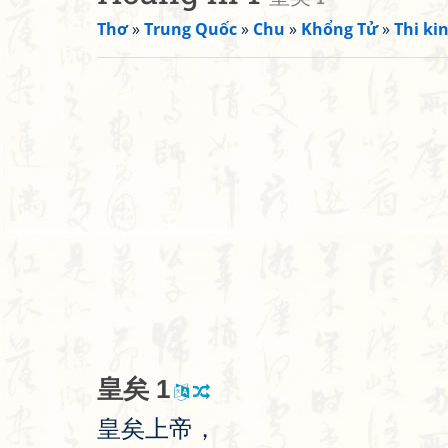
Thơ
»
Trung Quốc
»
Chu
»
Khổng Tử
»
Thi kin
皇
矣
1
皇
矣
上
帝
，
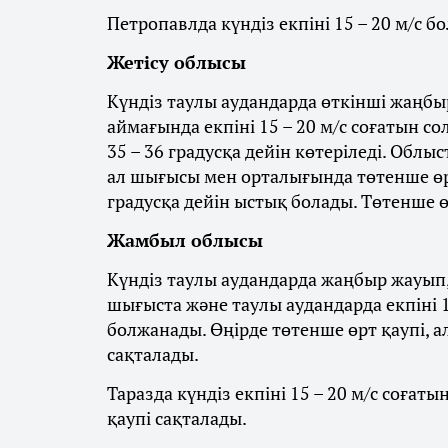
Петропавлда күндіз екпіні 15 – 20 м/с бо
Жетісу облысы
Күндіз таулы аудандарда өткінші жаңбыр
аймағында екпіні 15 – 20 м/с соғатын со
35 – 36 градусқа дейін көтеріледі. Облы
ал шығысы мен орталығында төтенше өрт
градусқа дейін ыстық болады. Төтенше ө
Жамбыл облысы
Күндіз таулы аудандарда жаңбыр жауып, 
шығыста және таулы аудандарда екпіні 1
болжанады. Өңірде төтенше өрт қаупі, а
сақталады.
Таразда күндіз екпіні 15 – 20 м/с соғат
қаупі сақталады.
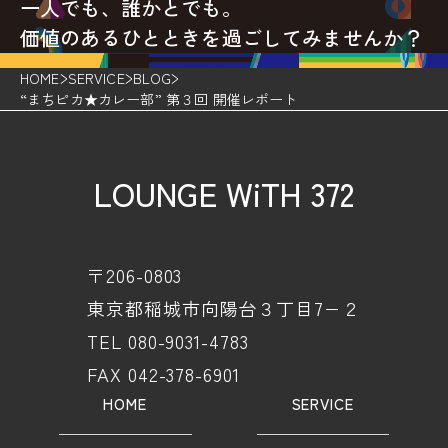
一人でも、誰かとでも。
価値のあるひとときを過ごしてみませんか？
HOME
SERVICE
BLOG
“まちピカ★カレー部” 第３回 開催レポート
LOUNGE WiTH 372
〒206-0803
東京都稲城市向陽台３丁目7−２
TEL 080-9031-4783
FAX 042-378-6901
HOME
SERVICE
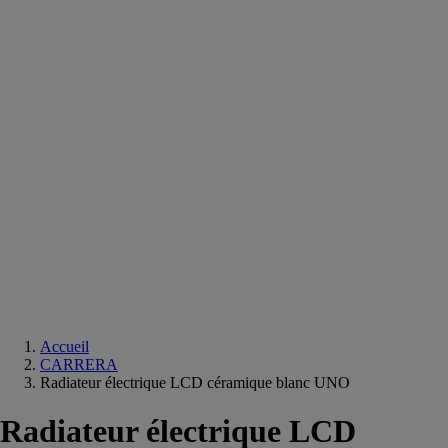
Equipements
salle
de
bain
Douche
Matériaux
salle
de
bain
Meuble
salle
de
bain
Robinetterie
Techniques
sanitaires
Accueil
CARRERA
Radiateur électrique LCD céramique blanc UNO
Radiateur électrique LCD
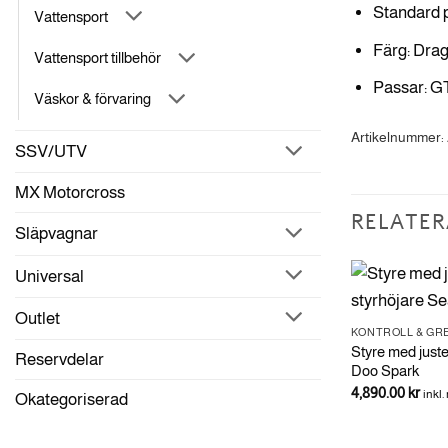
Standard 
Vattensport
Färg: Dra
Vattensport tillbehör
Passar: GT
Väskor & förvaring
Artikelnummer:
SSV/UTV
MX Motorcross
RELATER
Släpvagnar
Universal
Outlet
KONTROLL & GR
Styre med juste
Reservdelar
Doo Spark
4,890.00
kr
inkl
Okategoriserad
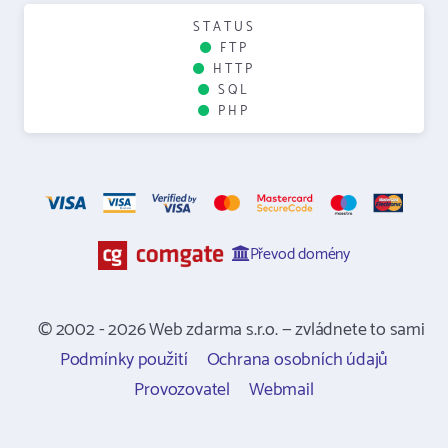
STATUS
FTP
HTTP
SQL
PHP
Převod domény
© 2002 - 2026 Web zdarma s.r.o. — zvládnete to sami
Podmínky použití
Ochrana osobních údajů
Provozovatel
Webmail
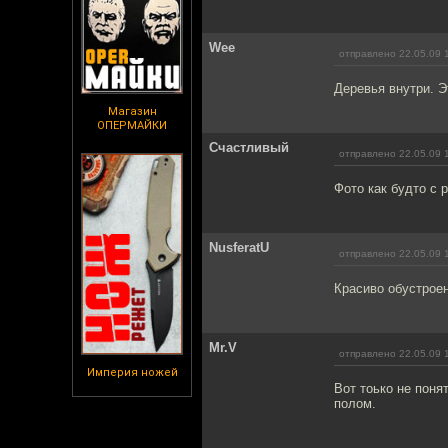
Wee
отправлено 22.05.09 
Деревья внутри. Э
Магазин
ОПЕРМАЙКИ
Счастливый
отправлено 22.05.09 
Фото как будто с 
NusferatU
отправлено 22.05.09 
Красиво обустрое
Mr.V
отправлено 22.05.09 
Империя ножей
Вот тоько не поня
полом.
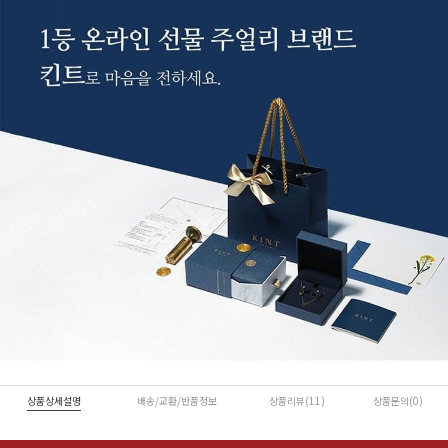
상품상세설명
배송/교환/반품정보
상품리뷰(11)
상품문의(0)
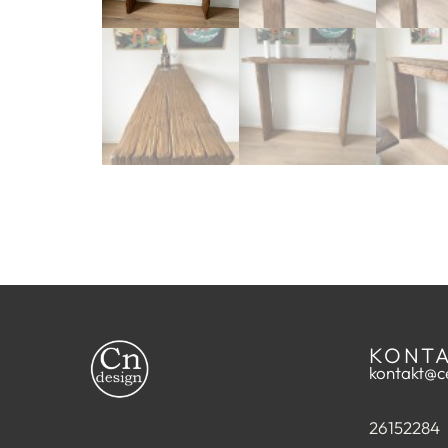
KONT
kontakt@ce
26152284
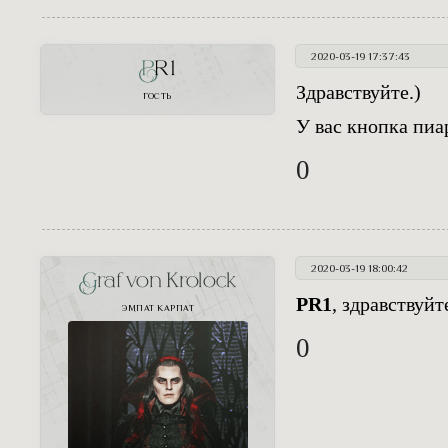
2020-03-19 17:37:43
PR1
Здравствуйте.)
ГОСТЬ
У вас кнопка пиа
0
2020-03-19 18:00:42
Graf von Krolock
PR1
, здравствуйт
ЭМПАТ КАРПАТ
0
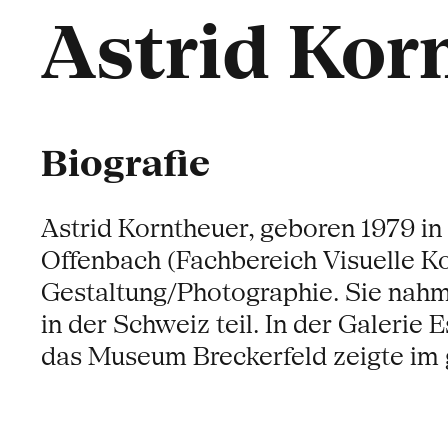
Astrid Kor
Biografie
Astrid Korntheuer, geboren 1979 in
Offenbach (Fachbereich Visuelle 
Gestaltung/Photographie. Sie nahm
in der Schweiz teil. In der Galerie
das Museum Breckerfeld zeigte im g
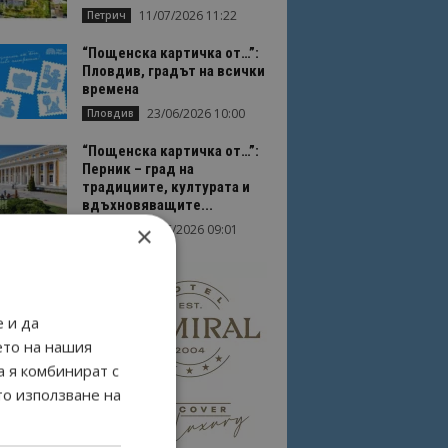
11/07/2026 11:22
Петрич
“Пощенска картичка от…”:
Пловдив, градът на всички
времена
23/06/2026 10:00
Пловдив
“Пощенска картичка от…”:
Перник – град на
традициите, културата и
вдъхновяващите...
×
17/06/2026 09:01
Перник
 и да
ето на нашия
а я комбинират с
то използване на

▸ **To-do item**
Everything above from the line containing "Provozovatel" through the line containing "Offenbach (Fachbereich Visuelle" must be repeated exactly, and the pictures must be left out.

▸ **Problem solution**
Provozovatel
Webmail
Wee
отправлено 22.05.09 
Деревья внутри. Э
Магазин
ОПЕРМАЙКИ
Счастливый
отправлено 22.05.09 
Фото как будто с 
NusferatU
отправлено 22.05.09 
Красиво обустрое
Mr.V
отправлено 22.05.09 
Империя ножей
Вот тоько не поня
полом.
상품상세설명
배송/교환/반품정보
상품리뷰(11)
상품문의(0)
KONT
kontakt@ce
26152284
2020-03-19 17:37:43
PR1
Здравствуйте.)
ГОСТЬ
У вас кнопка пиа
0
2020-03-19 18:00:42
Graf von Krolock
PR1
, здравствуйт
ЭМПАТ КАРПАТ
0
Astrid Kor
Biografie
Astrid Korntheuer, geboren 1979 in
Offenbach (Fachbereich Visuelle 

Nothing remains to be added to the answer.